(Web interface edit records)
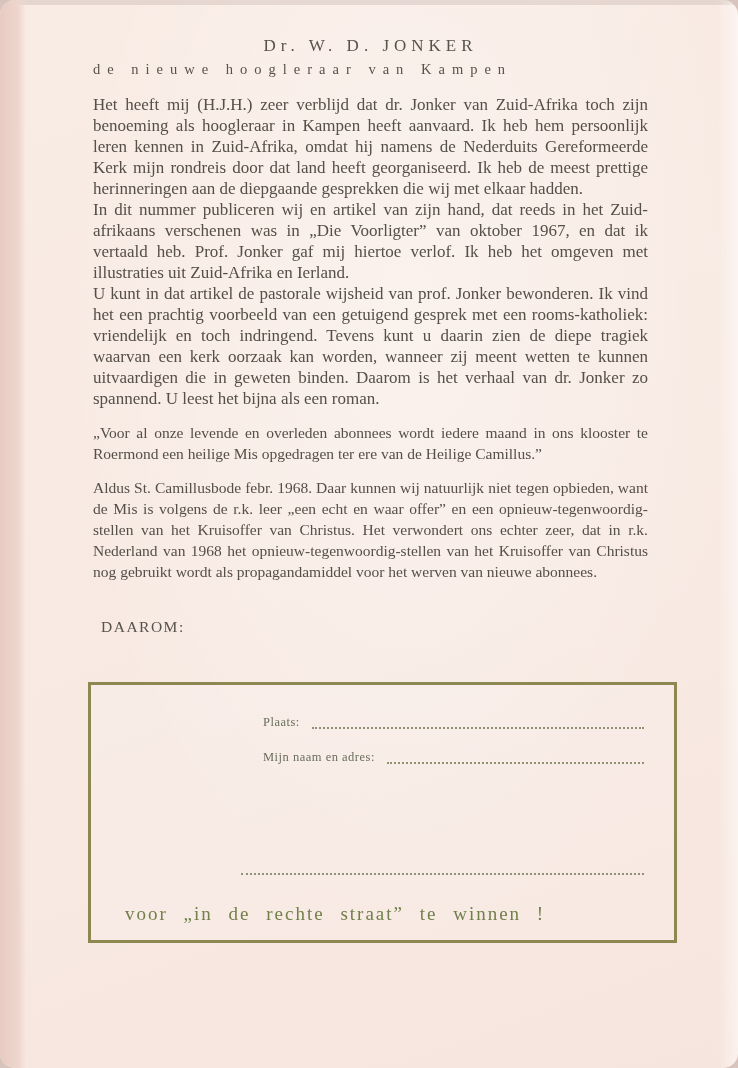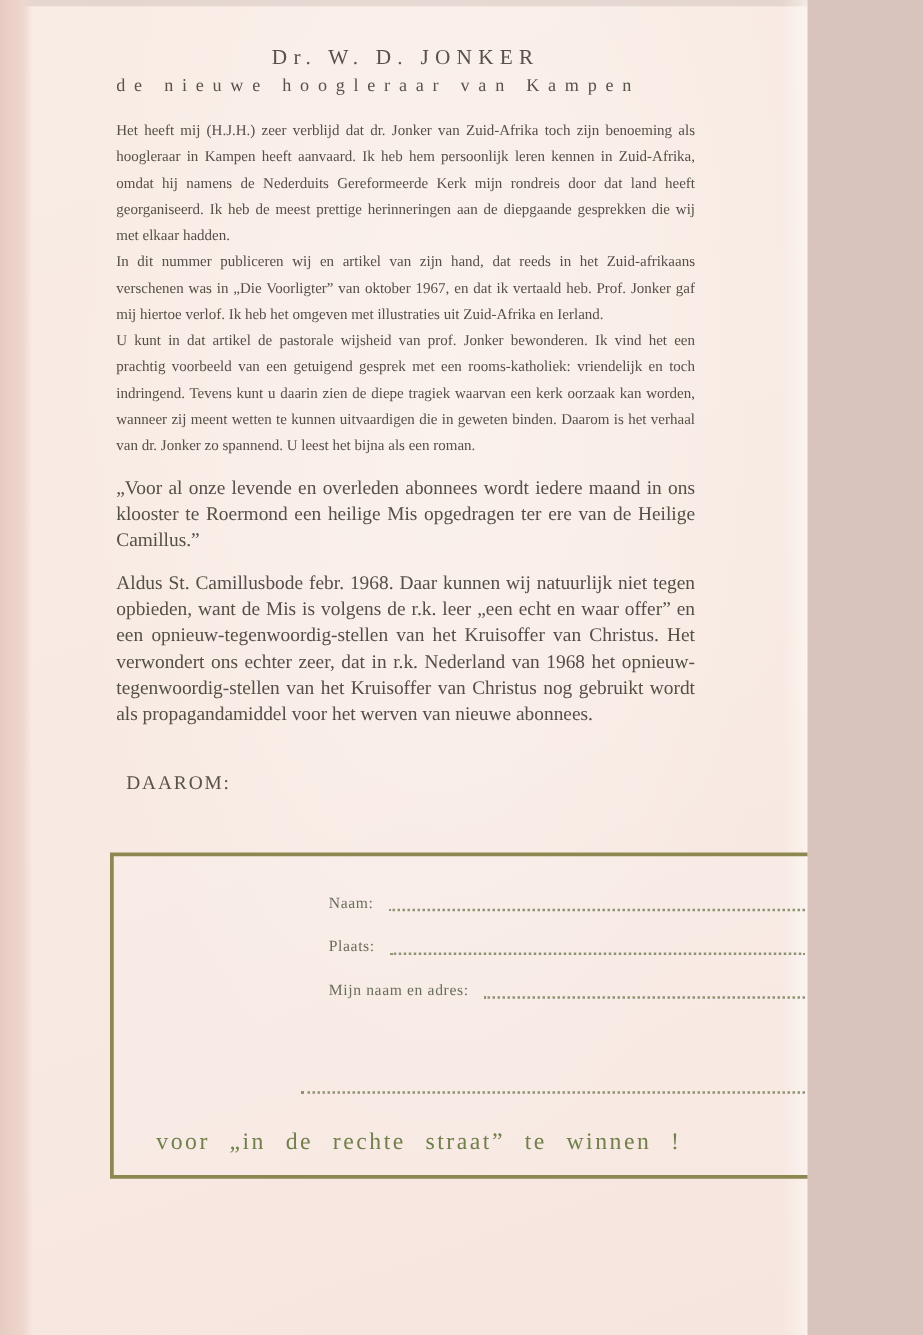--- a/index.html
+++ b/index.html
@@ -1,43 +1,44 @@
 <!DOCTYPE html>
 <html><head>
 <meta charset="utf-8">
 <style>
   html,body { margin:0; padding:0; }
   body { background:#d8c4bc; font-family:"Liberation Serif","DejaVu Serif",serif; }
 
   .scan {
-    position:relative; width:646px; height:1068px; overflow:hidden;
+    position:relative; width:738px; height:1068px; overflow:hidden;
     background:
       radial-gradient(ellipse at 55% 30%, rgba(255,255,255,0.35), rgba(255,255,255,0) 60%),
       linear-gradient(160deg, #f9ece5 0%, #f8eae3 55%, #f6e5de 100%);
+    border-radius: 15px;
   }
   
   .edge-left  { position:absolute; left:0; top:0; bottom:0; width:26px;
                 background:linear-gradient(90deg,#e7cbc2 0%, #eed6cd 70%, rgba(238,214,205,0) 100%); }
   .edge-right { position:absolute; right:0; top:0; bottom:0; width:20px;
                 background:linear-gradient(90deg, rgba(255,255,255,0) 0%, rgba(255,252,250,0.55) 100%); }
   .edge-top   { position:absolute; left:0; top:0; right:0; height:5px; background:rgba(170,150,145,0.25); }
 
   .content { position:relative; padding:36px 90px 0 93px; color:#544f47; }
 
   .art-title {
     margin:0; text-align:center; font-weight:normal;
     font-size:17px; letter-spacing:5px; color:#57524a; white-space:nowrap;
   }
   .art-subtitle {
     margin:5px 0 12px 0; text-align:left; font-weight:normal;
     font-size:14.5px; letter-spacing:7px; color:#57524a; white-space:nowrap;
   }
 
   .body-text { margin-top:16px; }
-  .body-text p { margin:0; font-size:12px; line-height:21px; text-align:justify; }
+  .body-text p { margin:0; font-size:17px; line-height:21px; text-align:justify; }
 
   .section-title {
     margin:25px 0 0 0; text-align:center; font-weight:normal;
     font-size:15px; letter-spacing:5px; color:#57524a;
   }
 
   .quote { margin:13px 0 0 0; font-size:15.5px; line-height:21px; text-align:justify; }
   .para2 { margin:13px 0 0 0; font-size:15.5px; line-height:21px; text-align:justify; }
 
   .daarom { margin:36px 0 0 8px; font-size:15.5px; letter-spacing:1.5px; color:#57524a; }
@@ -89,24 +90,20 @@
 
     <p class="para2">Aldus St. Camillusbode febr. 1968. Daar kunnen wij natuurlijk niet tegen opbieden, want de Mis is volgens de r.k. leer „een echt en waar offer” en een opnieuw-tegenwoordig-stellen van het Kruisoffer van Christus. Het verwondert ons echter zeer, dat in r.k. Nederland van 1968 het opnieuw-tegenwoordig-stellen van het Kruisoffer van Christus nog gebruikt wordt als propagandamiddel voor het werven van nieuwe abonnees.</p>
 
     <div class="daarom">DAAROM:</div>
 
     <div class="coupon">
 
 
       <div class="fields-col">
         <div class="field-row">
-          <span class="field-label">Naam:</span>
-          <span class="dotline"></span>
-        </div>
-        <div class="field-row">
           <span class="field-label">Plaats:</span>
           <span class="dotline"></span>
         </div>
         <div class="field-row">
           <span class="field-label">Mijn naam en adres:</span>
           <span class="dotline"></span>
         </div>
       </div>
 
       <div class="extra-line"></div>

# [Work required]
Return only those lines of the records that contain the string "margin".

# [Reply to the exercise]
   html,body { margin:0; padding:0; }
     margin:0; text-align:center; font-weight:normal;
     margin:5px 0 12px 0; text-align:left; font-weight:normal;
   .body-text { margin-top:16px; }
-  .body-text p { margin:0; font-size:12px; line-height:21px; text-align:justify; }
+  .body-text p { margin:0; font-size:17px; line-height:21px; text-align:justify; }
     margin:25px 0 0 0; text-align:center; font-weight:normal;
   .quote { margin:13px 0 0 0; font-size:15.5px; line-height:21px; text-align:justify; }
   .para2 { margin:13px 0 0 0; font-size:15.5px; line-height:21px; text-align:justify; }
   .daarom { margin:36px 0 0 8px; font-size:15.5px; letter-spacing:1.5px; color:#57524a; }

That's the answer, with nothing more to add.